Exercise details -
With the string "статусу" as the filter, copy each matching line from the records.

───── Task material

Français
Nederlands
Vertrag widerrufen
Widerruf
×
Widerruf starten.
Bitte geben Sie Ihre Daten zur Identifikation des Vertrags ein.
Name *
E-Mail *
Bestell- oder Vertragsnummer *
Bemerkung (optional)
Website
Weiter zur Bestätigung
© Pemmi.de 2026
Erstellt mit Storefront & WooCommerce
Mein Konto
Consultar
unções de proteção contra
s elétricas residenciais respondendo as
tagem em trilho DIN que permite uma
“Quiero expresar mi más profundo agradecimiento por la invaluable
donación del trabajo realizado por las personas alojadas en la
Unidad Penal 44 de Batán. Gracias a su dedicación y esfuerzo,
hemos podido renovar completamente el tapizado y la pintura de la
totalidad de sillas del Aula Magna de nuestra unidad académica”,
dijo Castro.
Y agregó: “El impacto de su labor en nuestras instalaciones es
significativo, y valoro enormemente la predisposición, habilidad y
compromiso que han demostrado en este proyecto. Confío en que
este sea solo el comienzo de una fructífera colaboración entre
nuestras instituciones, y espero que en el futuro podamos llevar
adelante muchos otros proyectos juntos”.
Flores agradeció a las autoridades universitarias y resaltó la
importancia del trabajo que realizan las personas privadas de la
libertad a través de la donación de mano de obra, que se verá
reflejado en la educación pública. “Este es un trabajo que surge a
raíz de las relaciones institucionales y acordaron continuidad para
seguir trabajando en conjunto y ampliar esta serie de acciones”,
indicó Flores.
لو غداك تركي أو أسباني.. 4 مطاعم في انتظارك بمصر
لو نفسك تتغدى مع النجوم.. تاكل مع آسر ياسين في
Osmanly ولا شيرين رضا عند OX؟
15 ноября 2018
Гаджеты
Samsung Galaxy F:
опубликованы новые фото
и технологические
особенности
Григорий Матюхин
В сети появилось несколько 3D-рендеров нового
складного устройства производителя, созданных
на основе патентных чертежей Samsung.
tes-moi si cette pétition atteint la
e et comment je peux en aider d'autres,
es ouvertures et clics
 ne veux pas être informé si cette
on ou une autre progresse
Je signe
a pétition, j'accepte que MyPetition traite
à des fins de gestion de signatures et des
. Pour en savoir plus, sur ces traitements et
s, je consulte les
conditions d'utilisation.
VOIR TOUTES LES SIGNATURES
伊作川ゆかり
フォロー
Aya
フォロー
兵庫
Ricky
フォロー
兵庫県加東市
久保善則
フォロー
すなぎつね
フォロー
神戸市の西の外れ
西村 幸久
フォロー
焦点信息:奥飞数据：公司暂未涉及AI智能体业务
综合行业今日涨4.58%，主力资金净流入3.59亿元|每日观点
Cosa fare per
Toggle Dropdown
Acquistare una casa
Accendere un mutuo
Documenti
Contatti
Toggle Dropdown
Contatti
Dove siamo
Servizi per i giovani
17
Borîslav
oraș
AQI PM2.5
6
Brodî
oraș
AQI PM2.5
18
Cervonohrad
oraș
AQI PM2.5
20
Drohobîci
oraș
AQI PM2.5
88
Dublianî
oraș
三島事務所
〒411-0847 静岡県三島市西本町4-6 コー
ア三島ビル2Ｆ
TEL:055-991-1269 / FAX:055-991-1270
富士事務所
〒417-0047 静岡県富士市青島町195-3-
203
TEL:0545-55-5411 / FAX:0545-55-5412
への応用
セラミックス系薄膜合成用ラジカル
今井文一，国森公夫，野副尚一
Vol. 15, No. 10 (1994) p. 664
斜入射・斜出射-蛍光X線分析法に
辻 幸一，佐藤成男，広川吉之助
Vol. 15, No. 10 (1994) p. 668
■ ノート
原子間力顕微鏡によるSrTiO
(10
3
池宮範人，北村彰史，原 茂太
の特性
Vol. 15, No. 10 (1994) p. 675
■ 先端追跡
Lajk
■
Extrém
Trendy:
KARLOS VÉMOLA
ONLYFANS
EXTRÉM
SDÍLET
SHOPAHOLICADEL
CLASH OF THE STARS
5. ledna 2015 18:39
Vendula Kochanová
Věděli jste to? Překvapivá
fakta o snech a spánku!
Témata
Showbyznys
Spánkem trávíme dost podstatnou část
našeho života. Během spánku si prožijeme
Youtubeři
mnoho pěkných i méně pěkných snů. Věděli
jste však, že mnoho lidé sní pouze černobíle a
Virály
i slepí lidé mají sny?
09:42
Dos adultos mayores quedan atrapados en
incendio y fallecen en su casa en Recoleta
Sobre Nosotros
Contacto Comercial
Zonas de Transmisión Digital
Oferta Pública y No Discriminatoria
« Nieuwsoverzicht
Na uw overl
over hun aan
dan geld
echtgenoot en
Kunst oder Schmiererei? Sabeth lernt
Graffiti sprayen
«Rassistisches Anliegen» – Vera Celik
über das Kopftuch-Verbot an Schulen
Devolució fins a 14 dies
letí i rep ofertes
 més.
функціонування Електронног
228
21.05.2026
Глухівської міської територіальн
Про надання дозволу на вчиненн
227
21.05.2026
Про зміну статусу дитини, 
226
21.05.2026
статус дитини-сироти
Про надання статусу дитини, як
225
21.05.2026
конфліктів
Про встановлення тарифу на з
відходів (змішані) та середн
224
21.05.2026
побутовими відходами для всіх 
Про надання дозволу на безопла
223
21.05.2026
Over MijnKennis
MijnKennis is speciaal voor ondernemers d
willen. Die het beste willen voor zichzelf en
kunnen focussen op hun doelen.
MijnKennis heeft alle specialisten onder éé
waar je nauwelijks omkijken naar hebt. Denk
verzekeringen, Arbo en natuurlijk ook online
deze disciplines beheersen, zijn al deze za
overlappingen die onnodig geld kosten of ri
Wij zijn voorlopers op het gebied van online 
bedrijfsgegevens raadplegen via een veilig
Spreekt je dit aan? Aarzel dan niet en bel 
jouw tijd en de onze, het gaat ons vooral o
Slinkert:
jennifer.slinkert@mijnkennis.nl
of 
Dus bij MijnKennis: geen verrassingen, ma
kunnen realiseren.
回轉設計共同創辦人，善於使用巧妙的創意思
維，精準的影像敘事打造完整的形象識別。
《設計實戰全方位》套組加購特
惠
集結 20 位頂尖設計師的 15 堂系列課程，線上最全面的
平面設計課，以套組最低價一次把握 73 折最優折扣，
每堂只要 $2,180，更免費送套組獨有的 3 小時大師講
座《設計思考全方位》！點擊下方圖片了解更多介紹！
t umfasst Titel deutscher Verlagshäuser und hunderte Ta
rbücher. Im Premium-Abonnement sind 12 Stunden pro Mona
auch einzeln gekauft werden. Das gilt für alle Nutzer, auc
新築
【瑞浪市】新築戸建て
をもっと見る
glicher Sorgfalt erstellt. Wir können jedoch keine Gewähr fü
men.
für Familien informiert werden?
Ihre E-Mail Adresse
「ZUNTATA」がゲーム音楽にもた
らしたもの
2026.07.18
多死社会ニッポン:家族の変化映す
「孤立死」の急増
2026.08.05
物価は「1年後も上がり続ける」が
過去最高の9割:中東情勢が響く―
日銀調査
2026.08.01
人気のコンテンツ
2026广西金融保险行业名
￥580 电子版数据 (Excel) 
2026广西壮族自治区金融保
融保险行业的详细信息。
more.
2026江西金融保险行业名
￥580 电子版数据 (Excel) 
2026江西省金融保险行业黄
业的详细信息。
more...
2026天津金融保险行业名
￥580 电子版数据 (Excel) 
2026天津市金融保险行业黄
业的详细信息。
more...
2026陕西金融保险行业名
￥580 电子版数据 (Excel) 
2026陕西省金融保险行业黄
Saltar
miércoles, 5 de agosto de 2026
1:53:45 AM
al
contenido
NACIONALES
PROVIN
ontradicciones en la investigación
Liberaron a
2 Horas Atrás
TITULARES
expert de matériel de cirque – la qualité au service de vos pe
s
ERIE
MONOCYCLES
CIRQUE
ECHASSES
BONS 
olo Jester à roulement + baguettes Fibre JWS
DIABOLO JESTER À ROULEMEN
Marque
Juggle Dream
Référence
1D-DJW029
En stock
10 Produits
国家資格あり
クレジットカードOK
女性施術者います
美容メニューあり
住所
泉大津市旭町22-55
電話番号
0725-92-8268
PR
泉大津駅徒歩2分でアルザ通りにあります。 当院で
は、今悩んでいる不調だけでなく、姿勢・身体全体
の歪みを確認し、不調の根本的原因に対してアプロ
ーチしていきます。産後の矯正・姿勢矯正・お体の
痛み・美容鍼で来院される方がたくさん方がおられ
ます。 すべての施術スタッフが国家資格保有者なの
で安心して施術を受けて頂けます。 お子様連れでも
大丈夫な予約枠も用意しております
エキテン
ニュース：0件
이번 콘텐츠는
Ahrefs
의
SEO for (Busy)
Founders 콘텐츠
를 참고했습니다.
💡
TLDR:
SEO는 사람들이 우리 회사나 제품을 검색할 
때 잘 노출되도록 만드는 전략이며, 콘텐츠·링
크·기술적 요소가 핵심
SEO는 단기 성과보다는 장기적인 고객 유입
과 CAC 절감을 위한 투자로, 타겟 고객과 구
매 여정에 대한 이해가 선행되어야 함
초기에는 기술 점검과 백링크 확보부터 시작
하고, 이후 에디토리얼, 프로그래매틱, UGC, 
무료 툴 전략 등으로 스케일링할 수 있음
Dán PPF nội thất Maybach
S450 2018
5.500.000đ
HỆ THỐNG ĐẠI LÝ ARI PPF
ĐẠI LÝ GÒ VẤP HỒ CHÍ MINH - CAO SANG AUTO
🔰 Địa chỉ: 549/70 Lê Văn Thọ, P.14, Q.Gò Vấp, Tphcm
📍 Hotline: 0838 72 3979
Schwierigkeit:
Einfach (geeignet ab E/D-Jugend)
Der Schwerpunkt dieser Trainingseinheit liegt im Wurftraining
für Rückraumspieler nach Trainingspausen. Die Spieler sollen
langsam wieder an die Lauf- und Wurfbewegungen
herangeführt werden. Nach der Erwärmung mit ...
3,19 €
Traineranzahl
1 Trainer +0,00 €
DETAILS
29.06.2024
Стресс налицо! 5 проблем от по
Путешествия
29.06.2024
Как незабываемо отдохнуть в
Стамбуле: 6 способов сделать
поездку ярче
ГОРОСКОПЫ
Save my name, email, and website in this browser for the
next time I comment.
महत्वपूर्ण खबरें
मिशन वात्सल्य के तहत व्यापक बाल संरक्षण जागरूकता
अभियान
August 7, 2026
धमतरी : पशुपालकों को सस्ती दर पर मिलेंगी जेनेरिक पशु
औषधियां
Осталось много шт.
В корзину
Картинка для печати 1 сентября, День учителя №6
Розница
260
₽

──────────

The answer -
Про зміну статусу дитини, 
Про надання статусу дитини, як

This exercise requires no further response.